Average spot rates for air cargo transport registered a rebound in the fourth week of January 2025, the one preceding the Chinese New Year. According to data released on 31 January by WorldAcd Market Data, freight rates increased by 4% between 20 and 26 January, reaching $2.52 per kilogram, marking an 11% rise compared to the same period in the previous year. As expected, the Asia-Pacific region drove this growth, with a weekly increase of 6%.
Tonnage transported from Asia-Pacific origins rose by 2% in the fourth week of the year, placing it 6% above the levels recorded in the same period of 2024, though still 8% below the 2024 peak. Average spot rates from the Asia-Pacific region climbed by 3% on a weekly basis, reaching $3.78 per kilogram, with an annual increase of 24%. However, annual comparisons are complicated by the fact that in 2025, the Lunar New Year fell on 29 January, nearly two weeks earlier than the 10 February celebration in 2024.
Following the traditional seasonal contraction at the end of the year, exports from the Asia-Pacific region to Europe recorded a strong rebound for the third consecutive week, increasing by 10% in the fourth week of 2025. Volumes approached the high levels of mid-December 2024 and stood 5% above the same period in 2024. Notably, shipments from China to Europe grew by 11% on a weekly basis, achieving an annual increase of 12%. Spot rates for Asia-Pacific–Europe ($4.32 per kilogram), China–Europe ($4.29), and Hong Kong–Europe ($5.15) routes remained stable. Although lower than December's peaks, these values remain aligned with the relatively high levels of mid-October 2024 and are 30% higher on an annual basis.
A similar recovery in spot rates was observed in the Asia-Pacific–US market, where rates reached $5.30 per kilogram for the Asia-Pacific region and $4.49 for China. This follows a period of decline after the December peaks when rates neared $7 per kilogram.
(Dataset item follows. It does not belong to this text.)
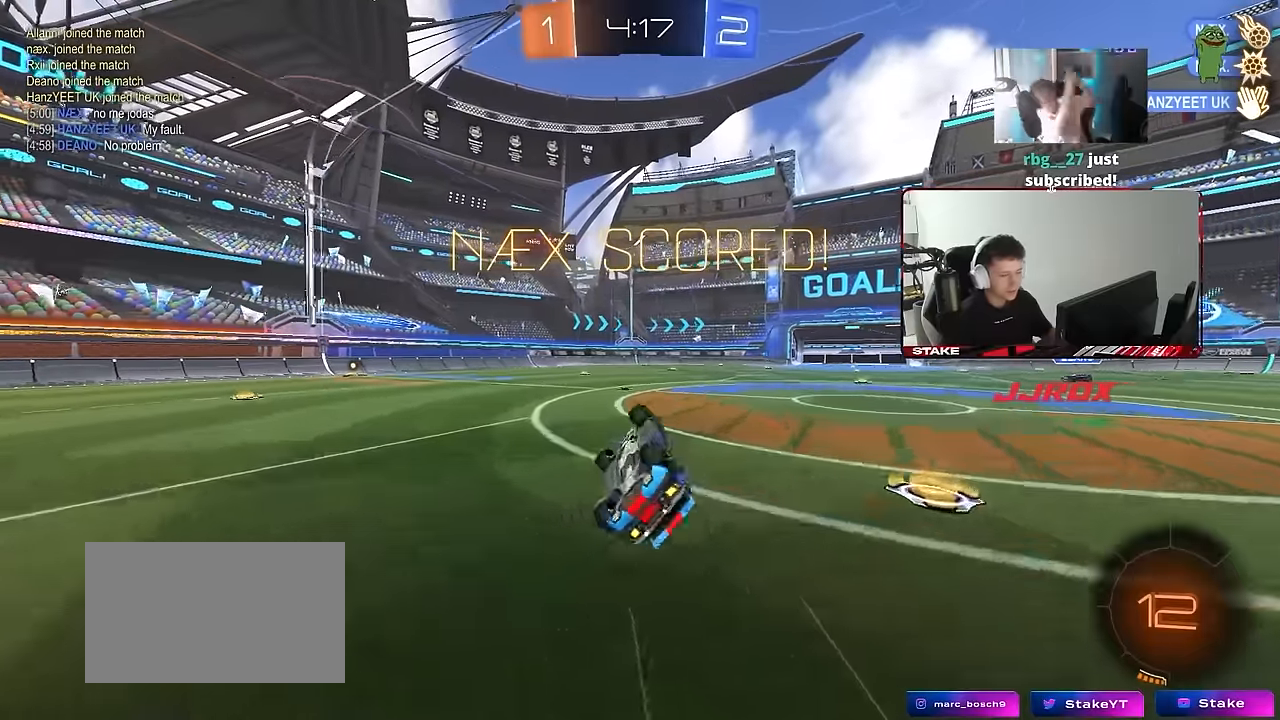
{"keys": ["w"], "mouse": [], "events": [[150, "s", "up"], [250, "a", "up"], [250, "shift", "up"], [333, "w", "down"]]}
On an annual basis, rates from the Asia-Pacific to the United States increased by 28%, while those from China to the US recorded a more modest growth of 5%. Demand rebounded after the year-end seasonal drop, rising by 11% compared to the fourth week of 2024.
Globally, overall air cargo transport volumes remained largely stable in the fourth week of the year (+1% weekly), following a 28% recovery in the second week and an 11% increase in the third, after the usual year-end seasonal decline. Current levels are 7% below the December weekly average but slightly higher than October and in line with those recorded a year ago. However, after a 2024 marked by an average annual growth of 11%, the sector's expansion could slow in 2025, as highlighted by WorldAcd during the World Cargo Summit in Ostend.
One market that saw significant growth in the fourth week of the year was Central and South America, where exports increased by 17% on a weekly basis. Much of this growth was driven by flower shipments, primarily destined for North America ahead of Valentine’s Day (14 February). WorldAcd’s analysis indicates that trends in 2025 closely resemble those observed in 2024. In the first four weeks of 2025, outbound volumes from Central and South America rose by 62%, with floral exports accounting for over half of this increase (+114% compared to the previous period), 92% of which were directed towards North America.
Despite a brief trade dispute between Colombia and the United States at the beginning of the year, Colombian floral exports maintained a central role in air commerce between Central and South America and North America. According to WorldAcd, 98% of floral exports from Central and South America to North America originate from Colombia (61%) and Ecuador (37%). Overall, flowers accounted for 77% of Colombia’s air exports and 63% of Ecuador’s in the first four weeks of 2025, underlining the crucial importance of access to the North American market for both countries.